• Dataset records

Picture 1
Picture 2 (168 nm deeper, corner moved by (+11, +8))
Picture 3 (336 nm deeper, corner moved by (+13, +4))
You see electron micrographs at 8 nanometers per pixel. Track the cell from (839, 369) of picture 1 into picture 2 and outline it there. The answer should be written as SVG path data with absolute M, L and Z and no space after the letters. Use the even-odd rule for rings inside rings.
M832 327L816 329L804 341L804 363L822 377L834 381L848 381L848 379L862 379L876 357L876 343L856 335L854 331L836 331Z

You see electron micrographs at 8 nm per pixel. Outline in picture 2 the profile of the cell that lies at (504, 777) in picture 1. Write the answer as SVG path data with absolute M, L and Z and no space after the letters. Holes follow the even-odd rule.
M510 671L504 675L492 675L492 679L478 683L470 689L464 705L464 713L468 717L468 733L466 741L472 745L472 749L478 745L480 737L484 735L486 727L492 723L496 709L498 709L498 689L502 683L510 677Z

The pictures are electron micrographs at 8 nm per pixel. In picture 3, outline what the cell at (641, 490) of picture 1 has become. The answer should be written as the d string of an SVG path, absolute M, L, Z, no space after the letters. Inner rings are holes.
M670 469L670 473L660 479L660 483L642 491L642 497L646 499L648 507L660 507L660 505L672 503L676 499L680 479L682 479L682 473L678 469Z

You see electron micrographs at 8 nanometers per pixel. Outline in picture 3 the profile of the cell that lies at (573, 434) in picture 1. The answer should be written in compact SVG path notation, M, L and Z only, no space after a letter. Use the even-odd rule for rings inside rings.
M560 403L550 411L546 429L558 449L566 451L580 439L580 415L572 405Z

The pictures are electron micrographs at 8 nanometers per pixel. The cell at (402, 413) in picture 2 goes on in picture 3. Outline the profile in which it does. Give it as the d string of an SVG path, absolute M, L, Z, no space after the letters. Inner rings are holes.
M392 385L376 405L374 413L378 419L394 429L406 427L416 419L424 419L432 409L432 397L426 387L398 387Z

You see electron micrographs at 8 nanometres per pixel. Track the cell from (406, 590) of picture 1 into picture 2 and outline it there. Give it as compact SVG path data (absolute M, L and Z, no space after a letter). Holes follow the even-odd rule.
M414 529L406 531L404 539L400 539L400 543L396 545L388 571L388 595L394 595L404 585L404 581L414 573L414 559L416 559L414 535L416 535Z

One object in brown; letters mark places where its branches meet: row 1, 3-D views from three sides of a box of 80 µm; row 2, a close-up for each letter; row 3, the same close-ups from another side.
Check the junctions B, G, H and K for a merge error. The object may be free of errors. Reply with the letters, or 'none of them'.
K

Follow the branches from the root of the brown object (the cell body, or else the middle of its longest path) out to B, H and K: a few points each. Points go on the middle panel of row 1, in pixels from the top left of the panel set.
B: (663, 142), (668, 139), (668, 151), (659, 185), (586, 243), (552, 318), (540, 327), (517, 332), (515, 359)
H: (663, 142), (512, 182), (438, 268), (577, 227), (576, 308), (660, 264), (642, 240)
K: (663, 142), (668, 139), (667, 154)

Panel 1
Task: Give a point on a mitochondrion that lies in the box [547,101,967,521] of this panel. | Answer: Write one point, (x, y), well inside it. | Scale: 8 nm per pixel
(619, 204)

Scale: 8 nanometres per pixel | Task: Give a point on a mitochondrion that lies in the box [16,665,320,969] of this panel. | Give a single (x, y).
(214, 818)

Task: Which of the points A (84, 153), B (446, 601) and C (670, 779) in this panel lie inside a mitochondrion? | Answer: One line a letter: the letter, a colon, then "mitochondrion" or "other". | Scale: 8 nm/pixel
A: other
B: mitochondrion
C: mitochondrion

• What the exercise asks
Please go through the material and return each line where the word "corner" appears.

• Output of the task
Picture 2 (168 nm deeper, corner moved by (+11, +8))
Picture 3 (336 nm deeper, corner moved by (+13, +4))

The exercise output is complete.